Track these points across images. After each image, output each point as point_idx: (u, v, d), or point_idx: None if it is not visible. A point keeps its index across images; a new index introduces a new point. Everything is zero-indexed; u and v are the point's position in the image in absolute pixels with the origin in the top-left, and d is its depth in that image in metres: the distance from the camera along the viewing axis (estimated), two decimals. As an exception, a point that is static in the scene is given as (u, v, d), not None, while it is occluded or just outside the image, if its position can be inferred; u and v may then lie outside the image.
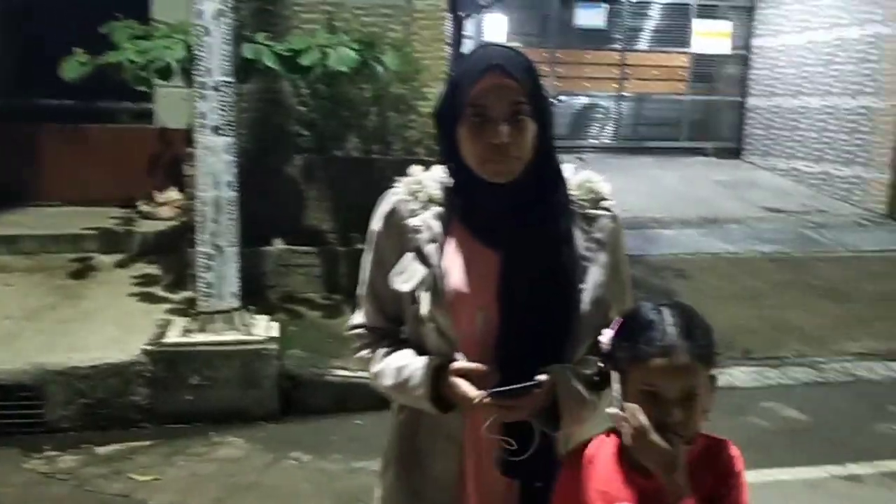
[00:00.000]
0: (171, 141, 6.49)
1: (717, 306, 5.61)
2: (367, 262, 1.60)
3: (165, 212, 6.26)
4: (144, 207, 6.33)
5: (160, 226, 6.00)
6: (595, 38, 11.62)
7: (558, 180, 1.50)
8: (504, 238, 1.46)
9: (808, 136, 10.21)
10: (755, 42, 11.51)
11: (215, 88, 4.24)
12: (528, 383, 1.39)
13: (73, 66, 4.83)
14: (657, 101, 11.90)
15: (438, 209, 1.51)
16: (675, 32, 11.74)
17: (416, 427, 1.59)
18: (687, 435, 1.34)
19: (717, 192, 9.61)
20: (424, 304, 1.47)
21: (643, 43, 11.86)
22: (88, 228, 5.82)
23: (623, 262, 1.58)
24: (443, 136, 1.48)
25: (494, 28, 12.00)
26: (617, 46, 11.68)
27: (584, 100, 11.79)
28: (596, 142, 11.77)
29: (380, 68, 5.31)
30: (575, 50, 11.62)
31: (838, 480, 3.72)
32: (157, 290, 5.10)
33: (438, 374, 1.47)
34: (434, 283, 1.47)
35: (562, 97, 11.66)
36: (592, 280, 1.49)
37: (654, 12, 11.82)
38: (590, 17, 11.48)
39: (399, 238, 1.51)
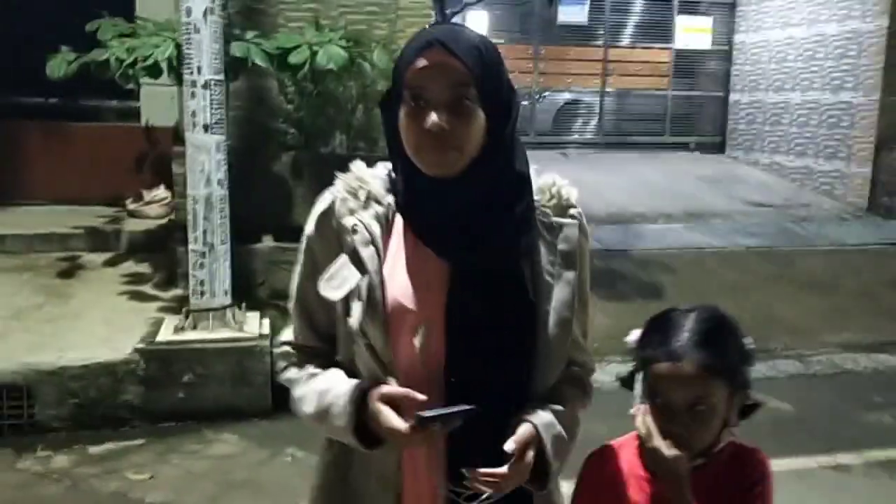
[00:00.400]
0: (158, 139, 6.46)
1: (703, 300, 5.66)
2: (296, 270, 1.39)
3: (153, 210, 6.24)
4: (132, 206, 6.30)
5: (148, 224, 5.98)
6: (578, 34, 11.66)
7: (518, 182, 1.29)
8: (453, 245, 1.26)
9: (789, 131, 10.32)
10: (737, 38, 11.62)
11: (205, 86, 4.23)
12: (466, 407, 1.19)
13: (59, 64, 4.80)
14: (640, 97, 11.97)
15: (379, 209, 1.31)
16: (657, 28, 11.81)
17: (347, 467, 1.35)
18: (694, 447, 1.30)
19: (700, 187, 9.70)
20: (355, 315, 1.26)
21: (626, 39, 11.93)
22: (76, 227, 5.79)
23: (587, 278, 1.39)
24: (385, 124, 1.30)
25: (476, 25, 12.01)
26: (599, 42, 11.74)
27: (567, 96, 11.83)
28: (580, 137, 11.82)
29: (367, 66, 5.31)
30: (558, 46, 11.65)
31: (826, 470, 3.79)
32: (147, 289, 5.08)
33: (364, 401, 1.25)
34: (368, 292, 1.26)
35: (545, 93, 11.70)
36: (558, 299, 1.29)
37: (637, 8, 11.88)
38: (572, 14, 11.52)
39: (334, 241, 1.31)
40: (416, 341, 1.26)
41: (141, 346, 4.14)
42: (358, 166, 1.35)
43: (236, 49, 4.70)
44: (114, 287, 5.11)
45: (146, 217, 6.15)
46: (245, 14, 5.71)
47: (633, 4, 11.87)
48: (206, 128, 4.27)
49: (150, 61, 4.56)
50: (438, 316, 1.25)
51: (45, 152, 6.52)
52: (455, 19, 6.73)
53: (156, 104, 6.45)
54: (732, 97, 11.66)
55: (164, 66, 4.62)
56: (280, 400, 4.24)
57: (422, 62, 1.21)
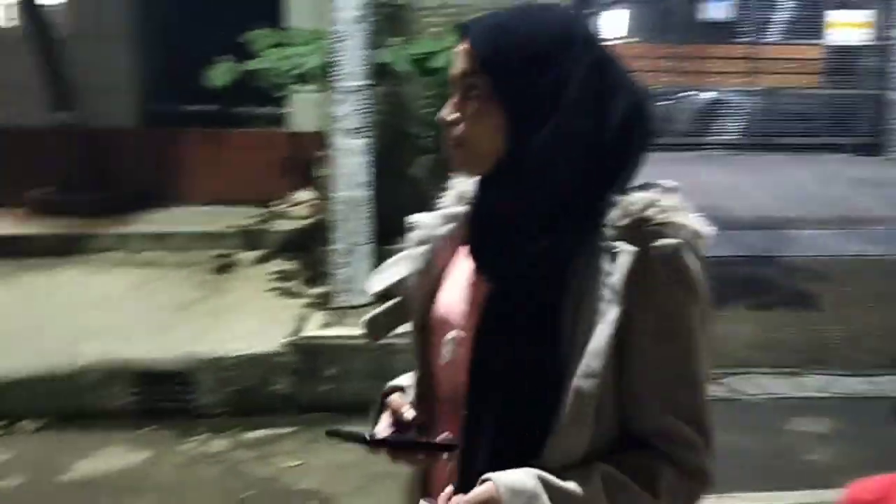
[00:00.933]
0: (304, 144, 6.77)
1: (862, 311, 5.33)
2: None
3: (299, 211, 6.54)
4: (279, 207, 6.64)
5: (295, 224, 6.28)
6: (721, 32, 11.25)
7: (567, 197, 1.03)
8: (483, 256, 1.10)
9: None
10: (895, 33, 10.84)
11: (353, 92, 4.40)
12: (434, 441, 1.10)
13: (220, 73, 5.12)
14: (789, 96, 11.38)
15: (460, 209, 1.18)
16: (807, 23, 11.21)
17: None
18: None
19: (855, 191, 9.10)
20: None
21: (773, 35, 11.38)
22: (229, 226, 6.16)
23: (692, 347, 1.03)
24: None
25: (614, 24, 11.82)
26: (745, 39, 11.26)
27: (709, 95, 11.43)
28: (723, 139, 11.39)
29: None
30: (700, 44, 11.29)
31: None
32: (294, 286, 5.34)
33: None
34: (410, 293, 1.19)
35: (685, 92, 11.36)
36: (593, 345, 1.00)
37: (785, 3, 11.32)
38: (715, 10, 11.13)
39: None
40: (445, 355, 1.13)
41: (289, 339, 4.35)
42: None
43: (381, 55, 4.85)
44: (264, 283, 5.40)
45: (293, 218, 6.46)
46: (387, 21, 5.88)
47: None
48: (352, 132, 4.44)
49: (301, 69, 4.79)
50: (468, 335, 1.10)
51: (202, 157, 6.98)
52: (595, 20, 6.65)
53: (302, 110, 6.75)
54: (890, 95, 10.87)
55: (314, 73, 4.84)
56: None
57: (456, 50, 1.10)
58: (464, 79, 1.05)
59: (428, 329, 1.17)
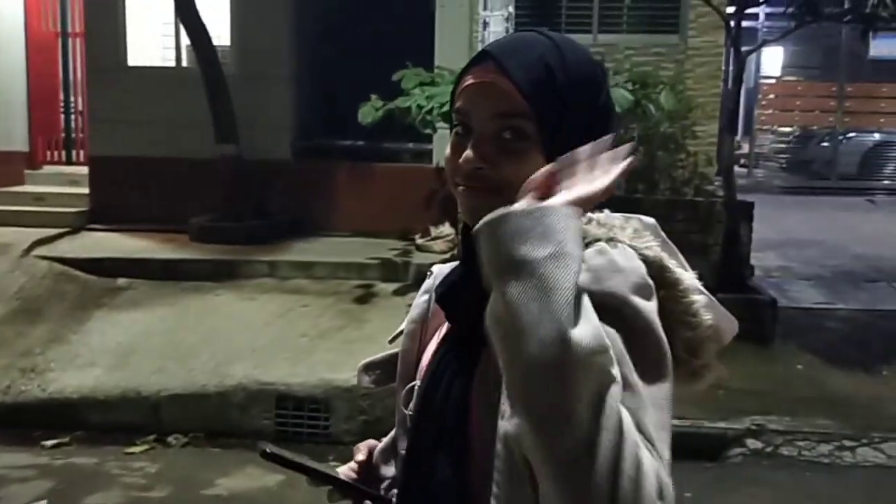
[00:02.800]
0: (447, 179, 6.88)
1: None
2: None
3: (439, 245, 6.63)
4: (420, 240, 6.76)
5: (433, 258, 6.36)
6: (892, 70, 10.52)
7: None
8: (461, 308, 1.00)
9: None
10: None
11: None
12: (368, 489, 1.12)
13: (369, 111, 5.32)
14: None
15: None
16: None
17: None
18: None
19: None
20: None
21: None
22: (371, 258, 6.33)
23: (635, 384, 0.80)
24: None
25: (771, 62, 11.33)
26: (919, 78, 10.48)
27: (877, 137, 10.68)
28: (889, 183, 10.58)
29: (652, 108, 5.22)
30: (868, 83, 10.60)
31: None
32: (430, 320, 5.38)
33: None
34: (404, 343, 1.14)
35: (851, 134, 10.67)
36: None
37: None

→ REQUIRED ACTION
Write out exactly the opening lines of the data, stopping after the line that holds "39: (399, 238, 1.51)". Exclude pictures.

→ TASK OUTPUT
Track these points across images. After each image, output each point as point_idx: (u, v, d), or point_idx: None if it is not visible. A point keeps its index across images; a new index introduces a new point. Everything is zero-indexed; u and v are the point's position in the image in absolute pixels with the origin in the top-left, and d is its depth in that image in metres: the distance from the camera along the viewing axis (estimated), two decimals. As an exception, a point that is static in the scene is given as (u, v, d), not None, while it is occluded or just outside the image, if its position can be inferred; u and v may then lie outside the image.
[00:00.000]
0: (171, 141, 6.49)
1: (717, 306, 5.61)
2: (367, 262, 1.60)
3: (165, 212, 6.26)
4: (144, 207, 6.33)
5: (160, 226, 6.00)
6: (595, 38, 11.62)
7: (558, 180, 1.50)
8: (504, 238, 1.46)
9: (808, 136, 10.21)
10: (755, 42, 11.51)
11: (215, 88, 4.24)
12: (528, 383, 1.39)
13: (73, 66, 4.83)
14: (657, 101, 11.90)
15: (438, 209, 1.51)
16: (675, 32, 11.74)
17: (416, 427, 1.59)
18: (687, 435, 1.34)
19: (717, 192, 9.61)
20: (424, 304, 1.47)
21: (643, 43, 11.86)
22: (88, 228, 5.82)
23: (623, 262, 1.58)
24: (443, 136, 1.48)
25: (494, 28, 12.00)
26: (617, 46, 11.68)
27: (584, 100, 11.79)
28: (596, 142, 11.77)
29: (380, 68, 5.31)
30: (575, 50, 11.62)
31: (838, 480, 3.72)
32: (157, 290, 5.10)
33: (438, 374, 1.47)
34: (434, 283, 1.47)
35: (562, 97, 11.66)
36: (592, 280, 1.49)
37: (654, 12, 11.82)
38: (590, 17, 11.48)
39: (399, 238, 1.51)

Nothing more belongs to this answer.